__DIRECTIONS FOR THIS TASK__: Find all lines in the records that include the word "Step", and copy them out.

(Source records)

┌────────

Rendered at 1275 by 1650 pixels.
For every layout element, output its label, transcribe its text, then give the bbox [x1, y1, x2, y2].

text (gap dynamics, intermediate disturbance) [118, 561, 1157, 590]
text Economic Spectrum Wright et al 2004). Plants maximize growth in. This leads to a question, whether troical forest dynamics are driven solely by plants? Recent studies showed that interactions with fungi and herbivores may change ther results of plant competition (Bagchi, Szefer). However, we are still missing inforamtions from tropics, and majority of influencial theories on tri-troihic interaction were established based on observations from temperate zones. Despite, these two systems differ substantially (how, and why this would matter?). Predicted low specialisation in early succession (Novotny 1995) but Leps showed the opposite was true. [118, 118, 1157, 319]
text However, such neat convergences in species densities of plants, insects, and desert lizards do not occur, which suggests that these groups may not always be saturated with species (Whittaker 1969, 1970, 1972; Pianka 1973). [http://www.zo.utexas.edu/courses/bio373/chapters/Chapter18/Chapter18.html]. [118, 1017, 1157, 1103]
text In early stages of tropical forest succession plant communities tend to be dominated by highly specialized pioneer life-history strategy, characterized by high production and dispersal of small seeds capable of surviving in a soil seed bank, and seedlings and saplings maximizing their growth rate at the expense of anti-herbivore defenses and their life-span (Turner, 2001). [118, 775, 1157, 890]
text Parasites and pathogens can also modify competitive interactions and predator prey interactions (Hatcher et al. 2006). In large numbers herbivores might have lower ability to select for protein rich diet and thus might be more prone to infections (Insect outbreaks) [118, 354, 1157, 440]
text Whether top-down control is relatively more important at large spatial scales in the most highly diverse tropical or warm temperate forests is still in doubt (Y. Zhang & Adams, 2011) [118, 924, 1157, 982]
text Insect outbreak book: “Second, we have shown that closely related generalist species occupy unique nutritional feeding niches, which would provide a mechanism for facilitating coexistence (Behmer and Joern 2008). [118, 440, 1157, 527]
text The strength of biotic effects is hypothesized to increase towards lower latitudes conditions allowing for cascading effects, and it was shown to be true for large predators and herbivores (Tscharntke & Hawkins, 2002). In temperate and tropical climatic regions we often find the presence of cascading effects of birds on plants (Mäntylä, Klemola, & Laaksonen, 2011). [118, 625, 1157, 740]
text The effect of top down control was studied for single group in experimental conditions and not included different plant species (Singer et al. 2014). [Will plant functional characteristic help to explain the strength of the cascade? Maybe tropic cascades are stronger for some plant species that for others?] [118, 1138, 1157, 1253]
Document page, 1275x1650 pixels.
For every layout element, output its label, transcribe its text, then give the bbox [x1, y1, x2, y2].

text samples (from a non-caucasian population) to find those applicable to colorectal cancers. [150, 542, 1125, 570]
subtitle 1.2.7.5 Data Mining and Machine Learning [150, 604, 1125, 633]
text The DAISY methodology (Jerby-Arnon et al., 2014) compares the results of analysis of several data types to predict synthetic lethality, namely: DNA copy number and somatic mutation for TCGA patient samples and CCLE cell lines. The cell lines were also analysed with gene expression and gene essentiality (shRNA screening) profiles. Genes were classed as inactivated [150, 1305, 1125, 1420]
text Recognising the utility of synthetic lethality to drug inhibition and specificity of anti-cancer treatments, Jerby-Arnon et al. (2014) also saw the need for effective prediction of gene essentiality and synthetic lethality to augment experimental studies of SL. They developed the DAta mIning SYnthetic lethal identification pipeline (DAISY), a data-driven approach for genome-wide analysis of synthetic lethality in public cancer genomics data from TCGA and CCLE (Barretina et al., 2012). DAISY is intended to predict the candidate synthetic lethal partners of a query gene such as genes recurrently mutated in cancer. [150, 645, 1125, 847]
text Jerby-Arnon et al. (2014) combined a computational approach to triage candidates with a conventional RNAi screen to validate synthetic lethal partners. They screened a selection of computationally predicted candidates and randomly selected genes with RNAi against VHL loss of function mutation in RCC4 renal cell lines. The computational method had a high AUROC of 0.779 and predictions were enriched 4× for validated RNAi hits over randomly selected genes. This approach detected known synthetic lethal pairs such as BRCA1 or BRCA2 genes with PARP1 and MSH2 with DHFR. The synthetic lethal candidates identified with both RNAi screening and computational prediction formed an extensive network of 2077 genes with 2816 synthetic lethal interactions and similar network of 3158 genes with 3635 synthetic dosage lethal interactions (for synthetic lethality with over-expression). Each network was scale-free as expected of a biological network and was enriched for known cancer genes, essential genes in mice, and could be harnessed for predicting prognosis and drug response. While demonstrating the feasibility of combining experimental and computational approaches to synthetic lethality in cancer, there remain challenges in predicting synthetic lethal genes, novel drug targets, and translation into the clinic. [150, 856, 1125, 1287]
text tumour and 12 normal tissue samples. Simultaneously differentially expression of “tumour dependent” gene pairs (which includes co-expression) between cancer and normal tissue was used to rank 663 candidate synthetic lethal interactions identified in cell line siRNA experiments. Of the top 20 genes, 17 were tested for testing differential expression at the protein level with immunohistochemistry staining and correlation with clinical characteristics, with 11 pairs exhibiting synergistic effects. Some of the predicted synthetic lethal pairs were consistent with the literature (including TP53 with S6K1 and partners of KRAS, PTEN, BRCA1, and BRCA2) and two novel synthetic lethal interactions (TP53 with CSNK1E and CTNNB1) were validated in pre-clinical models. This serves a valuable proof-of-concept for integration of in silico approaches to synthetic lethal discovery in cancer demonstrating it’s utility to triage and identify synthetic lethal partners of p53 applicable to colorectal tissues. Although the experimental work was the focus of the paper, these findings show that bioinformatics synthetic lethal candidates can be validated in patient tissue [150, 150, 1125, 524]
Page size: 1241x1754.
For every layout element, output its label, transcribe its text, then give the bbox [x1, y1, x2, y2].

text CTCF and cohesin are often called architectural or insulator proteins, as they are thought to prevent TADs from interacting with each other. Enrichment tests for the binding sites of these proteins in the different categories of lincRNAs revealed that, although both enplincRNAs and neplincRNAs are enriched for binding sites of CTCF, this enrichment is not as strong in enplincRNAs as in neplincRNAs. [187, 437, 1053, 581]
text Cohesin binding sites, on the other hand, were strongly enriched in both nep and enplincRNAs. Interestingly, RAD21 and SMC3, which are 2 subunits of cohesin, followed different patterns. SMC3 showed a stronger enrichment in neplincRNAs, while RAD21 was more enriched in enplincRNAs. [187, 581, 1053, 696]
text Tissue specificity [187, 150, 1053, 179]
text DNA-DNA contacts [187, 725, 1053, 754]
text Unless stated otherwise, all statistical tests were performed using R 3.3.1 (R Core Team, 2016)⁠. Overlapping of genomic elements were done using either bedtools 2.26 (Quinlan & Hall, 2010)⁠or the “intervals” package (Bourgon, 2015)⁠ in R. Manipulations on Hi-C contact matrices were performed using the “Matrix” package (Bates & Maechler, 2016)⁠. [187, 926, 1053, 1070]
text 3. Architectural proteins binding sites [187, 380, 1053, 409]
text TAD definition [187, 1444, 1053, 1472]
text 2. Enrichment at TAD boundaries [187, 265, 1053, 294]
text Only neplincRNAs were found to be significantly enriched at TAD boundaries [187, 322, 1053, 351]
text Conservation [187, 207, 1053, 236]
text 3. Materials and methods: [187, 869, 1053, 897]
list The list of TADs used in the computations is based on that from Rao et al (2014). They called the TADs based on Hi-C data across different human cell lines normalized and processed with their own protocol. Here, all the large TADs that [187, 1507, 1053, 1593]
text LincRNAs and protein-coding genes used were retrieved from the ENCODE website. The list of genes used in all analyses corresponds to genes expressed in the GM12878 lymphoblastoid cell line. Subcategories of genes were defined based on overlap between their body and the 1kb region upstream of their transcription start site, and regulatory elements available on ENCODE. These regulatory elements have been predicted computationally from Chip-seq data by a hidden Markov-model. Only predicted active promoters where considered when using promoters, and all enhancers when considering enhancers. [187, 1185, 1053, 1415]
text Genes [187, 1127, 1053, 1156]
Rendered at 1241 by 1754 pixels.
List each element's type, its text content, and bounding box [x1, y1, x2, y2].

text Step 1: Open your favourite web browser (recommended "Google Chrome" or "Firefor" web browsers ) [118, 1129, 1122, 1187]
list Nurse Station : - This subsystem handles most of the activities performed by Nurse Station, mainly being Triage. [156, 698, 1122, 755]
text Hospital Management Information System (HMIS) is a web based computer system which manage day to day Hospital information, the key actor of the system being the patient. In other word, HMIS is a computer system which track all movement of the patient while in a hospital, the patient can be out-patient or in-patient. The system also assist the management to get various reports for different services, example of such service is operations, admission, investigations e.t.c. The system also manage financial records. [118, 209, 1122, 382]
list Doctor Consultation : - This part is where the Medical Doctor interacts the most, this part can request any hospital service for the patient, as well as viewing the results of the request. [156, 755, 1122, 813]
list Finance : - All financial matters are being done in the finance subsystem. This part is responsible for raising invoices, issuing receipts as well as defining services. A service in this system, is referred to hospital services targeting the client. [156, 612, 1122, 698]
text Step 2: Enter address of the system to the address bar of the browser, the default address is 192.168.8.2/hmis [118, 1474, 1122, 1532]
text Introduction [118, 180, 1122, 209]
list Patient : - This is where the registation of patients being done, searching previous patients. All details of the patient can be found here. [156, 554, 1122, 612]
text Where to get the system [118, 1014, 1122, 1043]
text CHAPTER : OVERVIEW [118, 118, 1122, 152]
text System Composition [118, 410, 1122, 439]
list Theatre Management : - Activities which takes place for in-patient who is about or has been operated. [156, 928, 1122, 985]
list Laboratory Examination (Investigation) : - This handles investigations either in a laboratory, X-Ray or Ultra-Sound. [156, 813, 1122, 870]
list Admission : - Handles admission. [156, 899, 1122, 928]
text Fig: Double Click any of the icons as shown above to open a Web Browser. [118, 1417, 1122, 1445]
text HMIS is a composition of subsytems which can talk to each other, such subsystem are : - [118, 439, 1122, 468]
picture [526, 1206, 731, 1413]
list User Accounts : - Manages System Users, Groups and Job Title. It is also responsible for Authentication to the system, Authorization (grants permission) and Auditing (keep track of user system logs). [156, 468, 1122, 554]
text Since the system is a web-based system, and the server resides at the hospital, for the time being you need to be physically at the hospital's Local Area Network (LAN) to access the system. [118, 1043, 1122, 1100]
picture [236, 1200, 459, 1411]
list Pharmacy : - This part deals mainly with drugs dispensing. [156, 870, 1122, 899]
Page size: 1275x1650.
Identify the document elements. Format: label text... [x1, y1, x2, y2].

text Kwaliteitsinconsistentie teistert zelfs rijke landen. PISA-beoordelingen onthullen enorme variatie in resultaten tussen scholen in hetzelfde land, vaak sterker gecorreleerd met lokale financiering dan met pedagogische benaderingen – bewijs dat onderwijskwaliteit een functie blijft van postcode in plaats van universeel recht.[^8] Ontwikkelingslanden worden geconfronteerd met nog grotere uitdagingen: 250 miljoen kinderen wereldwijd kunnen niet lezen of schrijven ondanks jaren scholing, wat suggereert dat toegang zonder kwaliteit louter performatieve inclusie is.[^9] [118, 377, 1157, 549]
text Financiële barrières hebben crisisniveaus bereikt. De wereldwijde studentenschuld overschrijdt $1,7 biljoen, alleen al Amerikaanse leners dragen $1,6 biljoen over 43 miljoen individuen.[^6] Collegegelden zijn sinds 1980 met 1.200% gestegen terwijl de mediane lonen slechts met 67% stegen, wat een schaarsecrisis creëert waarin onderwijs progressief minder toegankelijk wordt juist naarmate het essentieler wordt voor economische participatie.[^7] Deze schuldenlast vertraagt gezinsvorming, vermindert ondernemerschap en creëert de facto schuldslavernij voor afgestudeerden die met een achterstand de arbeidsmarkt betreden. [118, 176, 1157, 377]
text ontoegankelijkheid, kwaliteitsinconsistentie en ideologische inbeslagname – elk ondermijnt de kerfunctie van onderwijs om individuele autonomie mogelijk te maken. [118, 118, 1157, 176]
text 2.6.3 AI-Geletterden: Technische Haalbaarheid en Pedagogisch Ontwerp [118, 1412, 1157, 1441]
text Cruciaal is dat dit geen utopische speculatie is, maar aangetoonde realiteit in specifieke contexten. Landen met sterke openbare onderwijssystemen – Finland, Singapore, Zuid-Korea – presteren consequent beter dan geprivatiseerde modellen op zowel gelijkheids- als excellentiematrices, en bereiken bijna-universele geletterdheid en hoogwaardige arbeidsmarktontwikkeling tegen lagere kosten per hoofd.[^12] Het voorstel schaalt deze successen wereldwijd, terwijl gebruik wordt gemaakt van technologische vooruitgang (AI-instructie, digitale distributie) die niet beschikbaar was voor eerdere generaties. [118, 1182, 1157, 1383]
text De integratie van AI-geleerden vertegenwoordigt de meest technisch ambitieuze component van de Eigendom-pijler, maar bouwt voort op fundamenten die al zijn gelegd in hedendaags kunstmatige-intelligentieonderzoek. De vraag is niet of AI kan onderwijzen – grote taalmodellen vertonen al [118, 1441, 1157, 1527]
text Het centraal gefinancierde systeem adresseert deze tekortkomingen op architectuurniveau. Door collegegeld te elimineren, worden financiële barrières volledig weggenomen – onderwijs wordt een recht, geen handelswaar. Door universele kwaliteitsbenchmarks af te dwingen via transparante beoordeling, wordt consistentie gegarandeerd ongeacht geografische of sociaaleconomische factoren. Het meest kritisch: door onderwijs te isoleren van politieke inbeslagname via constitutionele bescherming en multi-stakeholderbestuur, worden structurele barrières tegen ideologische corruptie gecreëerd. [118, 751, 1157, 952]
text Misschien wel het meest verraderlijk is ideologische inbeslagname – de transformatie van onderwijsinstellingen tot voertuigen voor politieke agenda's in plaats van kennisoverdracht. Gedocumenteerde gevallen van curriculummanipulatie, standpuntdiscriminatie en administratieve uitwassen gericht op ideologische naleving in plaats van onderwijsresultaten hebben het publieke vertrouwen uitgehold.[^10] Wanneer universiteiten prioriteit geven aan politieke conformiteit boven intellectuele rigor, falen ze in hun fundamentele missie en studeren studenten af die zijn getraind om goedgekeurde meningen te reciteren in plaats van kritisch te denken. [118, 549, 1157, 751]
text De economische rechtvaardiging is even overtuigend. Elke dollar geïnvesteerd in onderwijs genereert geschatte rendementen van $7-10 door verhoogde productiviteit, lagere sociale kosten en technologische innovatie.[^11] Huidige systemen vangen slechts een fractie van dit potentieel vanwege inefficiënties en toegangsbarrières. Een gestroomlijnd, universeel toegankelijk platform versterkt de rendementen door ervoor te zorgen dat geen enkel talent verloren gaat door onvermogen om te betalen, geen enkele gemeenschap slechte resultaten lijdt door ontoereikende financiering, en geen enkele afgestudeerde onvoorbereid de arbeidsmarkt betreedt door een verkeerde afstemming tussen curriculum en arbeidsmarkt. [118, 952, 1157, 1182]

└────────

__SOLUTION FOR THIS TASK__:
text Step 1: Open your favourite web browser (recommended "Google Chrome" or "Firefor" web browsers ) [118, 1129, 1122, 1187]
text Step 2: Enter address of the system to the address bar of the browser, the default address is 192.168.8.2/hmis [118, 1474, 1122, 1532]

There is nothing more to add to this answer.